Task description:
Down to the last line, retype the records below exactly and skip the pictures.

◇ ◇ ◇ ◇ ◇ ◇ ◇

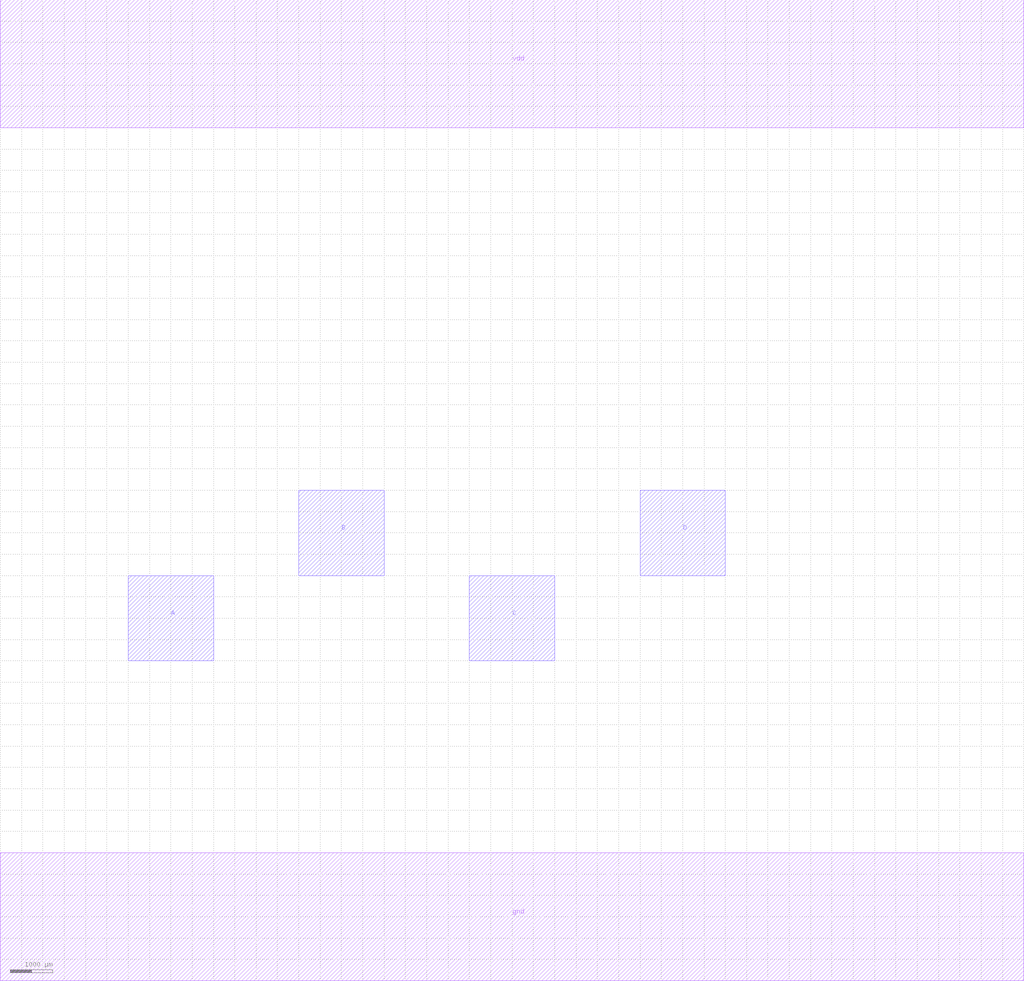
<source format=lef>
MACRO AND4
 CLASS CORE ;
 ORIGIN 0 0 ;
 FOREIGN AND4 0 0 ;
 SITE CORE ;
 SYMMETRY X Y R90 ;
  PIN vdd
   DIRECTION INOUT ;
   USE SIGNAL ;
   SHAPE ABUTMENT ;
    PORT
     CLASS CORE ;
       LAYER metal1 ;
        RECT 0.00000000 18500.00000000 24000.00000000 21500.00000000 ;
    END
  END vdd

  PIN gnd
   DIRECTION INOUT ;
   USE SIGNAL ;
   SHAPE ABUTMENT ;
    PORT
     CLASS CORE ;
       LAYER metal1 ;
        RECT 0.00000000 -1500.00000000 24000.00000000 1500.00000000 ;
    END
  END gnd

  PIN A
   DIRECTION INOUT ;
   USE SIGNAL ;
   SHAPE ABUTMENT ;
    PORT
     CLASS CORE ;
       LAYER metal2 ;
        RECT 3000.00000000 6000.00000000 5000.00000000 8000.00000000 ;
    END
  END A

  PIN B
   DIRECTION INOUT ;
   USE SIGNAL ;
   SHAPE ABUTMENT ;
    PORT
     CLASS CORE ;
       LAYER metal2 ;
        RECT 7000.00000000 8000.00000000 9000.00000000 10000.00000000 ;
    END
  END B

  PIN C
   DIRECTION INOUT ;
   USE SIGNAL ;
   SHAPE ABUTMENT ;
    PORT
     CLASS CORE ;
       LAYER metal2 ;
        RECT 11000.00000000 6000.00000000 13000.00000000 8000.00000000 ;
    END
  END C

  PIN D
   DIRECTION INOUT ;
   USE SIGNAL ;
   SHAPE ABUTMENT ;
    PORT
     CLASS CORE ;
       LAYER metal2 ;
        RECT 15000.00000000 8000.00000000 17000.00000000 10000.00000000 ;
    END
  END D


END AND4

</source>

◇ ◇ ◇ ◇ ◇ ◇ ◇

Your solution:
<source format=lef>
MACRO AND4
 CLASS CORE ;
 ORIGIN 0 0 ;
 FOREIGN AND4 0 0 ;
 SITE CORE ;
 SYMMETRY X Y R90 ;
  PIN vdd
   DIRECTION INOUT ;
   USE SIGNAL ;
   SHAPE ABUTMENT ;
    PORT
     CLASS CORE ;
       LAYER metal1 ;
        RECT 0.00000000 18500.00000000 24000.00000000 21500.00000000 ;
    END
  END vdd

  PIN gnd
   DIRECTION INOUT ;
   USE SIGNAL ;
   SHAPE ABUTMENT ;
    PORT
     CLASS CORE ;
       LAYER metal1 ;
        RECT 0.00000000 -1500.00000000 24000.00000000 1500.00000000 ;
    END
  END gnd

  PIN A
   DIRECTION INOUT ;
   USE SIGNAL ;
   SHAPE ABUTMENT ;
    PORT
     CLASS CORE ;
       LAYER metal2 ;
        RECT 3000.00000000 6000.00000000 5000.00000000 8000.00000000 ;
    END
  END A

  PIN B
   DIRECTION INOUT ;
   USE SIGNAL ;
   SHAPE ABUTMENT ;
    PORT
     CLASS CORE ;
       LAYER metal2 ;
        RECT 7000.00000000 8000.00000000 9000.00000000 10000.00000000 ;
    END
  END B

  PIN C
   DIRECTION INOUT ;
   USE SIGNAL ;
   SHAPE ABUTMENT ;
    PORT
     CLASS CORE ;
       LAYER metal2 ;
        RECT 11000.00000000 6000.00000000 13000.00000000 8000.00000000 ;
    END
  END C

  PIN D
   DIRECTION INOUT ;
   USE SIGNAL ;
   SHAPE ABUTMENT ;
    PORT
     CLASS CORE ;
       LAYER metal2 ;
        RECT 15000.00000000 8000.00000000 17000.00000000 10000.00000000 ;
    END
  END D


END AND4

</source>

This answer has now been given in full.